## WHAT YOU SHOULD DO
Copy the data precisely, character for character, and leave out every picture.

*** RECORDS FOR THIS EXERCISE ***

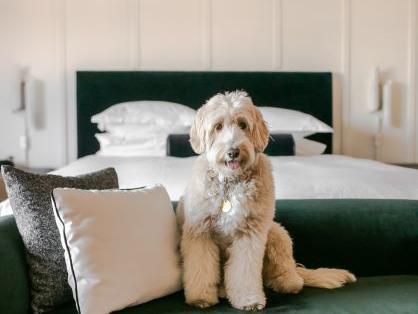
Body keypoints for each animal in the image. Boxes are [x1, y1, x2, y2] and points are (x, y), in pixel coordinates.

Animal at [176, 91, 356, 312]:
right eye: (218, 126)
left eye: (243, 124)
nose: (233, 151)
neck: (230, 183)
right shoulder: (200, 232)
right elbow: (200, 269)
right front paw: (200, 298)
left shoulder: (250, 233)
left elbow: (244, 272)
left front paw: (248, 300)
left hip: (277, 234)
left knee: (289, 273)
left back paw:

*** End of RECORDS FOR THIS EXERCISE ***

## EXERCISE ANSWER
Body keypoints for each animal in the image. Boxes are [x1, y1, x2, y2] and points are (x, y), in pixel coordinates.

Animal at [176, 91, 356, 312]:
right eye: (218, 126)
left eye: (243, 124)
nose: (233, 151)
neck: (230, 183)
right shoulder: (200, 232)
right elbow: (200, 269)
right front paw: (200, 298)
left shoulder: (250, 233)
left elbow: (244, 272)
left front paw: (248, 300)
left hip: (277, 234)
left knee: (289, 273)
left back paw:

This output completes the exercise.